**TASK GOAL**
The answer must be an exact reproduction of the lines from the start of the records below through the line containing "Taquillas Inteligentes", and nothing more.

**SUPPLIED DATA**
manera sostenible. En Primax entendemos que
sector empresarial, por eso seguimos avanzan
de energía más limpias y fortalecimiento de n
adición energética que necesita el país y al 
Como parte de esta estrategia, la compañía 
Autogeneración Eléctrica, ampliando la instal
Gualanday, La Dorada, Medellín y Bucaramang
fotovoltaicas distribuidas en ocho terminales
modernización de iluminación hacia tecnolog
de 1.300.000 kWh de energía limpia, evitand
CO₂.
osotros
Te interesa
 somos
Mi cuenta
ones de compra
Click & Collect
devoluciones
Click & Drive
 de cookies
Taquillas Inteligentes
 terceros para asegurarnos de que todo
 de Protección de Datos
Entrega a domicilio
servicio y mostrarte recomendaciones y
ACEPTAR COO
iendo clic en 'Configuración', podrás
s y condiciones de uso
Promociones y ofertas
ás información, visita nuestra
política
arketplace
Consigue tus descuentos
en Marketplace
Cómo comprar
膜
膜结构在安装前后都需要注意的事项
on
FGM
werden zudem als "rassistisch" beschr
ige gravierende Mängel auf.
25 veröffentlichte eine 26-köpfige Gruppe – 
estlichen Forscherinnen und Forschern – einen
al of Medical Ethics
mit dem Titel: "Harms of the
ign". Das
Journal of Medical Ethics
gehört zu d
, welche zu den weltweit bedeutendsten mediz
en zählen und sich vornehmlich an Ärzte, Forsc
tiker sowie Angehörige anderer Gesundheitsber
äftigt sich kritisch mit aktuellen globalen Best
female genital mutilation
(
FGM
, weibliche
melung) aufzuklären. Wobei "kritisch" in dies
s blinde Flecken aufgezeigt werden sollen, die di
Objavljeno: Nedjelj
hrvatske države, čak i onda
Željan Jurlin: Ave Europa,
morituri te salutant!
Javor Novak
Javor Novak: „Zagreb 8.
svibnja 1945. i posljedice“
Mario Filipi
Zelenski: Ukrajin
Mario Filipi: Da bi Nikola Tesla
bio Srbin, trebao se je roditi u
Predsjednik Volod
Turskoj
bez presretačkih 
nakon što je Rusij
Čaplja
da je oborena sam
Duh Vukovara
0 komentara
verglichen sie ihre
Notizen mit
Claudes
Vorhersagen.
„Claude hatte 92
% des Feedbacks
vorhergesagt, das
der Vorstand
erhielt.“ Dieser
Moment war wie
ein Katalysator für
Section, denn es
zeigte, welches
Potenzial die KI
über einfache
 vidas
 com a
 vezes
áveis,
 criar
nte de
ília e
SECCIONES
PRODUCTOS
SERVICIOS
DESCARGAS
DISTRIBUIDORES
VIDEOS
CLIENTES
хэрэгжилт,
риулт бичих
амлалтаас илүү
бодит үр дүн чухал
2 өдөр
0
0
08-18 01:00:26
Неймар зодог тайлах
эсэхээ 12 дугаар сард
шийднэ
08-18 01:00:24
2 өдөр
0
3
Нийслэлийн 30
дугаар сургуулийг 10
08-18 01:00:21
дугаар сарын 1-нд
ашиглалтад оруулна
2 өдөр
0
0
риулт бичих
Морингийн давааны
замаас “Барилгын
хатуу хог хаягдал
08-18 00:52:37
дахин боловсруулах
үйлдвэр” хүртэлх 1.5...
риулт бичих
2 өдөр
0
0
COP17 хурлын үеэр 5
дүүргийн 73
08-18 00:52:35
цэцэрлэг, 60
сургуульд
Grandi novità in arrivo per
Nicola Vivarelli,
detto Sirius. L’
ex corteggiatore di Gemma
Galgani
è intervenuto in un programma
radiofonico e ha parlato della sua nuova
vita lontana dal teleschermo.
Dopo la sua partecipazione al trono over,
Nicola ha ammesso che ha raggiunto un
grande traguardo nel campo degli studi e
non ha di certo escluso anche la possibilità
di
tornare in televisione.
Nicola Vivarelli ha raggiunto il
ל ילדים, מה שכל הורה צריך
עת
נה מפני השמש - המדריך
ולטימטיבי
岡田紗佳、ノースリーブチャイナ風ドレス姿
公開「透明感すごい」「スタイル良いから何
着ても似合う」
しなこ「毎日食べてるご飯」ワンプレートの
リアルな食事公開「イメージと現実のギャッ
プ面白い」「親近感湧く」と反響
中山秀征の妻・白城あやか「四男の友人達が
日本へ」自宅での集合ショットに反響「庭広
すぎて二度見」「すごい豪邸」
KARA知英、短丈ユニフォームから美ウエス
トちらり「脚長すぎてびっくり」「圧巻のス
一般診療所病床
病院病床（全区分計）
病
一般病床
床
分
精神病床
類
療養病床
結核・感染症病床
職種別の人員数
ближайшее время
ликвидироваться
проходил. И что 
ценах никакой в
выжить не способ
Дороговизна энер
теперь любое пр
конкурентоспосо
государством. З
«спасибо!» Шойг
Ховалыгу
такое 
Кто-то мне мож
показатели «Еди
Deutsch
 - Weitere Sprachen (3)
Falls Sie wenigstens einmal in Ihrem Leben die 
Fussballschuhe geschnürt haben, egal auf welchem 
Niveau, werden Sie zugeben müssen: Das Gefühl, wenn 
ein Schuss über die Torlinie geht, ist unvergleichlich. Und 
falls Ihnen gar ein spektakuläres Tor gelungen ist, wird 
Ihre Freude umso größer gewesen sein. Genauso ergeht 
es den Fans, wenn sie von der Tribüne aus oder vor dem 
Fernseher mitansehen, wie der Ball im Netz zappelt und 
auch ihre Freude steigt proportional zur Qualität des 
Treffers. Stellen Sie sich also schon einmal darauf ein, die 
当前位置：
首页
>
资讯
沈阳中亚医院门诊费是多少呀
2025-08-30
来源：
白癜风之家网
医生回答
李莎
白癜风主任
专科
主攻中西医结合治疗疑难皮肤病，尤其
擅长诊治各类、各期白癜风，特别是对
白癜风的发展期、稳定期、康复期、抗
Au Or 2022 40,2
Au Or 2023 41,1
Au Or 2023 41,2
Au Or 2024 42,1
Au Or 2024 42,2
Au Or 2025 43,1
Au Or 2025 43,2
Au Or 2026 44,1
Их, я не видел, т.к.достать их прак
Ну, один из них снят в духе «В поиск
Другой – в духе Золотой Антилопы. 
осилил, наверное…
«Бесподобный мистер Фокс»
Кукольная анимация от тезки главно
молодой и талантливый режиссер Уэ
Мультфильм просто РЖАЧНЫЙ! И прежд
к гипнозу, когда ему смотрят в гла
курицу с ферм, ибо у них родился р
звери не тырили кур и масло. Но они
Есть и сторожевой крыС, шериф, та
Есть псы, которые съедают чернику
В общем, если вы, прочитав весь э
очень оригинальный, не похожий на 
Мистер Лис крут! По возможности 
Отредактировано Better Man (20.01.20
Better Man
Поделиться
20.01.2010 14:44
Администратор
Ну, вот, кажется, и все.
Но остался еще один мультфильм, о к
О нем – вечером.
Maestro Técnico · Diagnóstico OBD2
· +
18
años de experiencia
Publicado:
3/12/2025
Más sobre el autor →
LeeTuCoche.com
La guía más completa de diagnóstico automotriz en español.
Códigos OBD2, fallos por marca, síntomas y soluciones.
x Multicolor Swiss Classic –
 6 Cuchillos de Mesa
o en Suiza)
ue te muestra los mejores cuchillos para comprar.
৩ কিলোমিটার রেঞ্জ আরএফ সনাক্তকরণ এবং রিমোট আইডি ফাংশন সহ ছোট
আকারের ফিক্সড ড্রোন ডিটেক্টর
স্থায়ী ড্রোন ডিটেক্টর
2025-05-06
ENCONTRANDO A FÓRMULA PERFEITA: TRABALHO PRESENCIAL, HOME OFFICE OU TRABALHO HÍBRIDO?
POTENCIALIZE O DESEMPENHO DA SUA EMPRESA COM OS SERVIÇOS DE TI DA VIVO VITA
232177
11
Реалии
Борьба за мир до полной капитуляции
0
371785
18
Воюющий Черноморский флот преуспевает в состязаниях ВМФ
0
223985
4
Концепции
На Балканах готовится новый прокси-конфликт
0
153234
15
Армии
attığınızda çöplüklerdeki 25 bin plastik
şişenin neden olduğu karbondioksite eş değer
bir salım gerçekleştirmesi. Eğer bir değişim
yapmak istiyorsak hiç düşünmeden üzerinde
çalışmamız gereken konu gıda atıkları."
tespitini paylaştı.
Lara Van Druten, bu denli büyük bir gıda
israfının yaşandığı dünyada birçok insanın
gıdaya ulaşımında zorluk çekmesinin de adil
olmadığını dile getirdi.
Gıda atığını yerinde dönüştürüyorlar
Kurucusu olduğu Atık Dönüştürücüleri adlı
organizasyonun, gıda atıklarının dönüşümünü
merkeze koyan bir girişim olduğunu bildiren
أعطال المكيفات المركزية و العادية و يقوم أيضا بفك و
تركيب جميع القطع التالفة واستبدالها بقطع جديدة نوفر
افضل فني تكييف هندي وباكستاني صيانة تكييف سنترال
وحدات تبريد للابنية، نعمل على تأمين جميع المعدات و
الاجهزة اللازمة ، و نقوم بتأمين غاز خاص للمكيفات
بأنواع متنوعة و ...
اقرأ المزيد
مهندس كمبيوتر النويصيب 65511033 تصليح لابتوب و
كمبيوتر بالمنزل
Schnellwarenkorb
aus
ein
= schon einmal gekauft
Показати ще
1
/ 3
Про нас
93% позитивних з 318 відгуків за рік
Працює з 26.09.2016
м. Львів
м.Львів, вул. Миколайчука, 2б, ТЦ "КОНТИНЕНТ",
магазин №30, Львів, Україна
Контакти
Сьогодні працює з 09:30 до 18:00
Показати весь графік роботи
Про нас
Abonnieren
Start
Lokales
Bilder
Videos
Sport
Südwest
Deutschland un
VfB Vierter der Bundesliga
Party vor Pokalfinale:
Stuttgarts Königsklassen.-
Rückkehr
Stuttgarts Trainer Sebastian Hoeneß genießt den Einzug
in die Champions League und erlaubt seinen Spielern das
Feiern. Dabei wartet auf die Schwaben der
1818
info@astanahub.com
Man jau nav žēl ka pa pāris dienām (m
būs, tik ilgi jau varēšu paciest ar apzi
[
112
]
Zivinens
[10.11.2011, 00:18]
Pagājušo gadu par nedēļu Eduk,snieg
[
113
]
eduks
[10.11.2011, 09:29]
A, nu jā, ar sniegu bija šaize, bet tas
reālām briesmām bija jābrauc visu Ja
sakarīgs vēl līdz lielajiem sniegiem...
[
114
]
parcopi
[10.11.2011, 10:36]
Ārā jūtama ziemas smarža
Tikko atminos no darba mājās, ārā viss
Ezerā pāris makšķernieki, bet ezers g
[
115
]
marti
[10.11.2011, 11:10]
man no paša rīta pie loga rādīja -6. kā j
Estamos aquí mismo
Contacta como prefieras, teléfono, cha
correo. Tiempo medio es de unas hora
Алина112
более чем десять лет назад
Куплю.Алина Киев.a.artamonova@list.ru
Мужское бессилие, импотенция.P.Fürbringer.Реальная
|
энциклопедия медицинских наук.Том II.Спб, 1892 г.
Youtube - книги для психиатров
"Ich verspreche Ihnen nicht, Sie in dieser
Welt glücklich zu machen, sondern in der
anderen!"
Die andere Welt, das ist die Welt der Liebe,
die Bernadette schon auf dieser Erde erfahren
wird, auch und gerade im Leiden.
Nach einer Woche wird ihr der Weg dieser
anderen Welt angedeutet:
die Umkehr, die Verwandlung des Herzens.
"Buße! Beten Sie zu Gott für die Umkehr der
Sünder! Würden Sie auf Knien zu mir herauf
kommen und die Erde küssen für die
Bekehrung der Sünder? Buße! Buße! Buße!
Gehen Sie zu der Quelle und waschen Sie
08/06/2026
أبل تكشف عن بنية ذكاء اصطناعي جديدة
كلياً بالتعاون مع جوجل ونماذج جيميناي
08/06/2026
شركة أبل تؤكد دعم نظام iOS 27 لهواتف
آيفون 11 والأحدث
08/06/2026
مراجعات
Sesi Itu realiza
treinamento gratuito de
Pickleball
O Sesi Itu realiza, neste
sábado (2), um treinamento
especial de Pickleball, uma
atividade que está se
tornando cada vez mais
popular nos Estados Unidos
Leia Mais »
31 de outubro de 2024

**THE ANSWER**
manera sostenible. En Primax entendemos que
sector empresarial, por eso seguimos avanzan
de energía más limpias y fortalecimiento de n
adición energética que necesita el país y al 
Como parte de esta estrategia, la compañía 
Autogeneración Eléctrica, ampliando la instal
Gualanday, La Dorada, Medellín y Bucaramang
fotovoltaicas distribuidas en ocho terminales
modernización de iluminación hacia tecnolog
de 1.300.000 kWh de energía limpia, evitand
CO₂.
osotros
Te interesa
 somos
Mi cuenta
ones de compra
Click & Collect
devoluciones
Click & Drive
 de cookies
Taquillas Inteligentes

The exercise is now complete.